Assigned task. All pictures must be dropped, while the entries are given again word for word.

Saved entries:
Start of Block

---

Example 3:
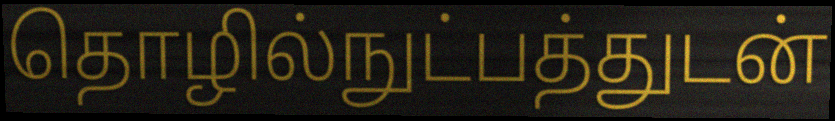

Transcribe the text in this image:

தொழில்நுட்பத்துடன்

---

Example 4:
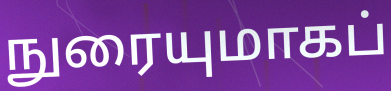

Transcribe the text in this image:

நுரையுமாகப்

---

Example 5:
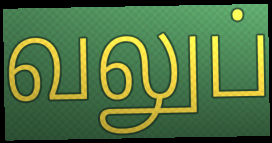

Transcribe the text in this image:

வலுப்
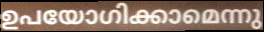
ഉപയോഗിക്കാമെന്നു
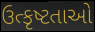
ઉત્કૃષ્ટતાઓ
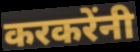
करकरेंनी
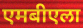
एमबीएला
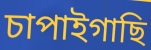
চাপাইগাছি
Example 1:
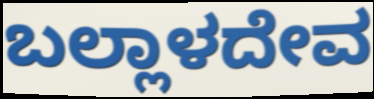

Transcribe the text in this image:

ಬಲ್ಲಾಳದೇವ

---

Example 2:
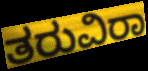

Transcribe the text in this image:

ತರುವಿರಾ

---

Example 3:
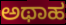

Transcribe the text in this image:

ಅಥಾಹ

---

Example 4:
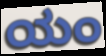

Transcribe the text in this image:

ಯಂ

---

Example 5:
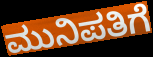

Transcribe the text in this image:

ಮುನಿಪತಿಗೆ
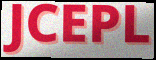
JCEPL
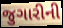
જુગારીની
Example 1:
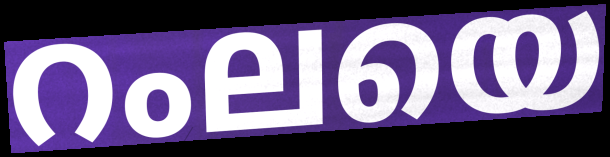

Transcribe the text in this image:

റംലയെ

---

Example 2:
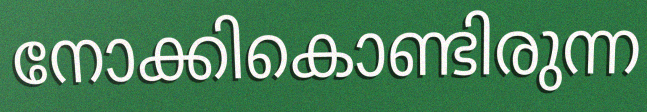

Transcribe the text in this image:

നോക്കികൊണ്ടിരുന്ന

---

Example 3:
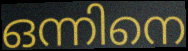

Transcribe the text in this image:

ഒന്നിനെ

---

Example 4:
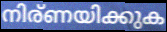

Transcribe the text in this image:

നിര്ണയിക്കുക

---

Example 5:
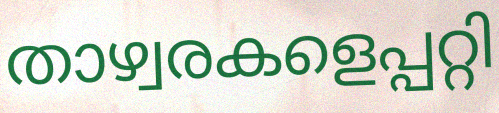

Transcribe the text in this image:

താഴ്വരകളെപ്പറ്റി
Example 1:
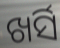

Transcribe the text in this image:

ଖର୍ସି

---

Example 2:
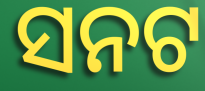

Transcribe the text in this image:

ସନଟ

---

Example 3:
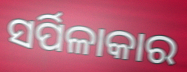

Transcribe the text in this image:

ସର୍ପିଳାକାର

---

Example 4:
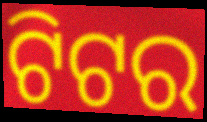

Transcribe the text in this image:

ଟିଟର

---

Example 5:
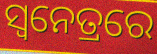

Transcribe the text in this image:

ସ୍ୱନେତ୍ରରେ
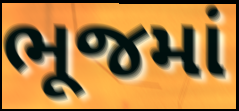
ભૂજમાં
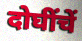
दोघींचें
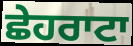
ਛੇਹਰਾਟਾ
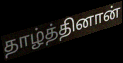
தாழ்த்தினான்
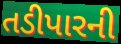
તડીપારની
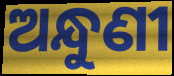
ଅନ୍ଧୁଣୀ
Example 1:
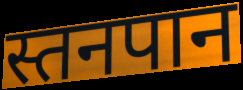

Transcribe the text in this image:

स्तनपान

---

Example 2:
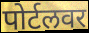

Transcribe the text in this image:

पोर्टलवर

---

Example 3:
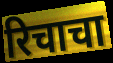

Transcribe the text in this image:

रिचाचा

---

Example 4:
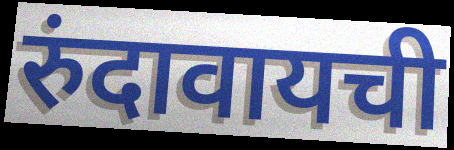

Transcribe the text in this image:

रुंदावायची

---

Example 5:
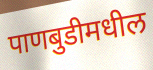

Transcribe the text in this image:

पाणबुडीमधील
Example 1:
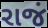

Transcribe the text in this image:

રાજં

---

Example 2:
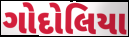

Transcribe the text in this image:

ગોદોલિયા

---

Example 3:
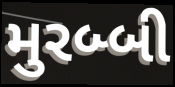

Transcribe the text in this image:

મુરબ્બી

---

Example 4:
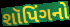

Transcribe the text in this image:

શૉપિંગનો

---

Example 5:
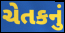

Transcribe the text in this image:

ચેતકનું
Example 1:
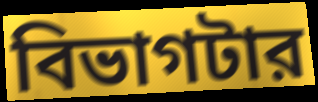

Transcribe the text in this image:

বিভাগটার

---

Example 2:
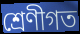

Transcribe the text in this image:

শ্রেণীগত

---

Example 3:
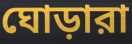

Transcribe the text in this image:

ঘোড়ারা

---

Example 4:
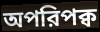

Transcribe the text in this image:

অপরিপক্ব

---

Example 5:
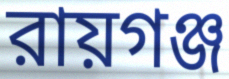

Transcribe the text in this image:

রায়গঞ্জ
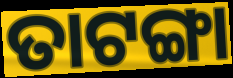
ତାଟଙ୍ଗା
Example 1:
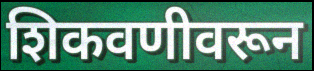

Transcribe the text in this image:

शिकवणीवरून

End of Block

Response area.
---

Example 3:

Transcribe the text in this image:

தொழில்நுட்பத்துடன்

---

Example 4:

Transcribe the text in this image:

நுரையுமாகப்

---

Example 5:

Transcribe the text in this image:

வலுப்
ഉപയോഗിക്കാമെന്നു
ઉત્કૃષ્ટતાઓ
करकरेंनी
एमबीएला
চাপাইগাছি
Example 1:

Transcribe the text in this image:

ಬಲ್ಲಾಳದೇವ

---

Example 2:

Transcribe the text in this image:

ತರುವಿರಾ

---

Example 3:

Transcribe the text in this image:

ಅಥಾಹ

---

Example 4:

Transcribe the text in this image:

ಯಂ

---

Example 5:

Transcribe the text in this image:

ಮುನಿಪತಿಗೆ
JCEPL
જુગારીની
Example 1:

Transcribe the text in this image:

റംലയെ

---

Example 2:

Transcribe the text in this image:

നോക്കികൊണ്ടിരുന്ന

---

Example 3:

Transcribe the text in this image:

ഒന്നിനെ

---

Example 4:

Transcribe the text in this image:

നിര്ണയിക്കുക

---

Example 5:

Transcribe the text in this image:

താഴ്വരകളെപ്പറ്റി
Example 1:

Transcribe the text in this image:

ଖର୍ସି

---

Example 2:

Transcribe the text in this image:

ସନଟ

---

Example 3:

Transcribe the text in this image:

ସର୍ପିଳାକାର

---

Example 4:

Transcribe the text in this image:

ଟିଟର

---

Example 5:

Transcribe the text in this image:

ସ୍ୱନେତ୍ରରେ
ભૂજમાં
दोघींचें
ਛੇਹਰਾਟਾ
தாழ்த்தினான்
તડીપારની
ଅନ୍ଧୁଣୀ
Example 1:

Transcribe the text in this image:

स्तनपान

---

Example 2:

Transcribe the text in this image:

पोर्टलवर

---

Example 3:

Transcribe the text in this image:

रिचाचा

---

Example 4:

Transcribe the text in this image:

रुंदावायची

---

Example 5:

Transcribe the text in this image:

पाणबुडीमधील
Example 1:

Transcribe the text in this image:

રાજં

---

Example 2:

Transcribe the text in this image:

ગોદોલિયા

---

Example 3:

Transcribe the text in this image:

મુરબ્બી

---

Example 4:

Transcribe the text in this image:

શૉપિંગનો

---

Example 5:

Transcribe the text in this image:

ચેતકનું
Example 1:

Transcribe the text in this image:

বিভাগটার

---

Example 2:

Transcribe the text in this image:

শ্রেণীগত

---

Example 3:

Transcribe the text in this image:

ঘোড়ারা

---

Example 4:

Transcribe the text in this image:

অপরিপক্ব

---

Example 5:

Transcribe the text in this image:

রায়গঞ্জ
ତାଟଙ୍ଗା
Example 1:

Transcribe the text in this image:

शिकवणीवरून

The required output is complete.